Z Bali mieliśmy wylecieć o 1 w nocy. Tak się jednak nie stało, a wszystko przez pijanych Czechów :). Jeden z nich wypił troszeczkę za dużo i przewrócił się wchodząc do samolotu. Obsługa zabroniła mu wejść na pokład (mógł polecieć bez dodatkowych kosztów następnym lotem, rano), jednak jego znajomi zaczęli się buntować i dyskutować z obsługą samolotu. W związku z tym kilka kolejnych osób miało opuścić samolot. Sprawa przeciągała się tak długo, że w międzyczasie, o 2 w nocy pracownicy kontroli lotów skończyli pracę, ostatni zgasił światło i lecieć się już nie dało.
Około 200 pasażerów musiało opuścić samolot i wrócić na lotnisko. Jak się domyślacie, ogólne nastroje nie były najlepsze. Mnie tam się nigdzie nie spieszyło, dzieci nie płakały, żelazka nie zostawiłem na gazie czy coś… także nawet się dobrze bawiłem, działo się coś ciekawego! 🙂
Nasz lot został przeniesiony na 14:30 kolejnego dnia (właściwie tego samego, bo akcja się działa po północy). W międzyczasie czekaliśmy na nasz bagaż, potem na autobusy, które zabrały nas do hotelu, gdzie mieliśmy spędzić noc.
Tak więc przez kilku niesfornych pasażerów linia lotnicza musiała zapłacić zapewne ogromne koszty lotniskowe, wypłaty dla swojego personelu, a także hotel i wyżywienie dla 200 osób!
Do pokoju hotelowego dotarłem gdzieś przed 5-tą rano. Wszystkie formalności trwały sporo. Ale jak już wspominałem, w sumie dobrze się bawiłem. Noc (a właściwie pół) w wygodnym łóżku, śniadanie królów, potem jakieś piwko czy dwa na koszt linii lotniczych, mały spacer po terenie resortu i autokary zabrały nas z powrotem na lotnisko.
Na lotnisku wszystko trochę trwało, gdyż był nas całkiem spory tłum. Ale ostatecznie wszyscy znaleźliśmy się na pokładzie i można było lecieć dalej! Tym razem Czesi byli trzeźwi, także pod wieczór znalazłem się w Cairns.
W porcie czekał na mnie Ian i reszta załogi. Popłynęliśmy razem pontonem na jacht zakotwiczony przed miastem i urządziliśmy sobie imprezę powitalną.

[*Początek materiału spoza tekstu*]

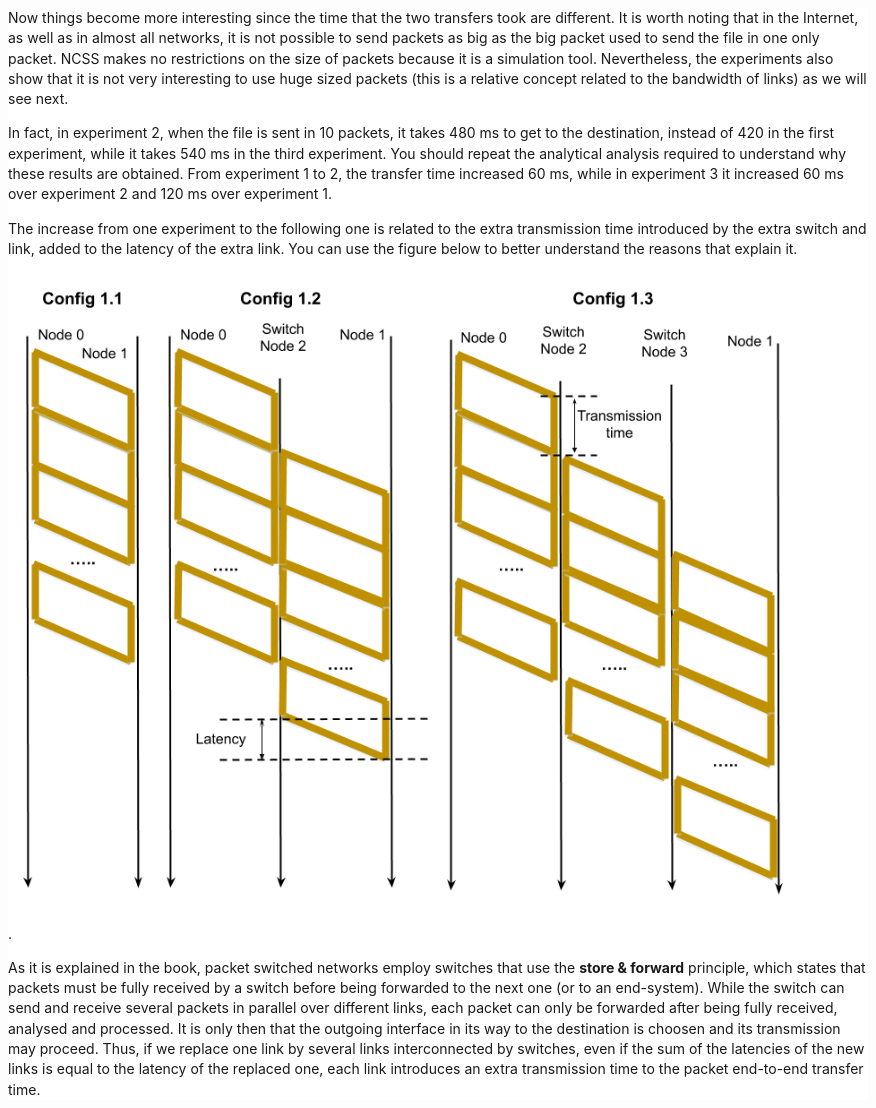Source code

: Now things become more interesting since the time that the two transfers took are different. It is worth noting that in the Internet, as well as in almost all networks, it is not possible to send packets as big as the big packet used to send the file in one only packet. NCSS makes no restrictions on the size of packets because it is a simulation tool. Nevertheless, the experiments also show that it is not very interesting to use huge sized packets (this is a relative concept related to the bandwidth of links) as we will see next.

In fact, in experiment 2, when the file is sent in 10 packets, it takes 480 ms to get to the destination, instead of 420 in the first experiment, while it takes 540 ms in the third experiment. You should repeat the analytical analysis required to understand why these results are obtained. From experiment 1 to 2, the transfer time increased 60 ms, while in experiment 3 it increased 60 ms over experiment 2 and 120 ms over experiment 1.

The increase from one experiment to the following one is related to the extra transmission time introduced by the extra switch and link, added to the latency of the extra link. You can use the figure below to better understand the reasons that explain it.


 ![Store and forward effects of several packets switching](figs/storeForward1.png).
 
As it is explained in the book, packet switched networks employ switches that use the **store & forward** principle, which states that packets must be fully received by a switch before being forwarded to the next one (or to an end-system). While the switch can send and receive several packets in parallel over different links, each packet can only be forwarded after being fully received, analysed and processed. It is only then that the outgoing interface in its way to the destination is choosen and its transmission may proceed. Thus, if we replace one link by several links interconnected by switches, even if the sum of the latencies of the new links is equal to the latency of the replaced one, each link introduces an extra transmission time to the packet end-to-end transfer time.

Wypłynąć mieliśmy za kilka dni, gdyż wtedy mini tajfunik miał przeminąć i zapowiadały się wspaniałe warunki. Spędziliśmy więc kilka dni na przygotowywaniu do rejsu, ostatnich zakupach itp. Mieliśmy spory zapas wszelkiego rodzaju puszkowanego jedzenia, ryżów, makaronów itp. Mieliśmy też trochę warzyw i owoców kupionych po taniośni na lokalnym markecie.
Troszkę też zwiedziłem Cairns, które nie było dużym miastem. Było za to całkiem przyjemne, jak wszystkie tego typu miasteczka w Australii i Nowej Zelandii. A ponieważ w Cairns nie było naturalnej plaży, to miast wybudowało sztuczną lagunę, gdzie ludzie ochoczą spędzali czas.
W ciągu tych kilku dni zmieniła nam się załoga, Dwie osoby zrezygnowały, znaleźliźmy za to kogoś innego i w rezultacie było nas czworo – ja, Ian i dwie dziewczyny, gotowi do przepłynięcia Morza Koralowego i eksplorowania dziewiczych i malowniczych Wysp Salomona!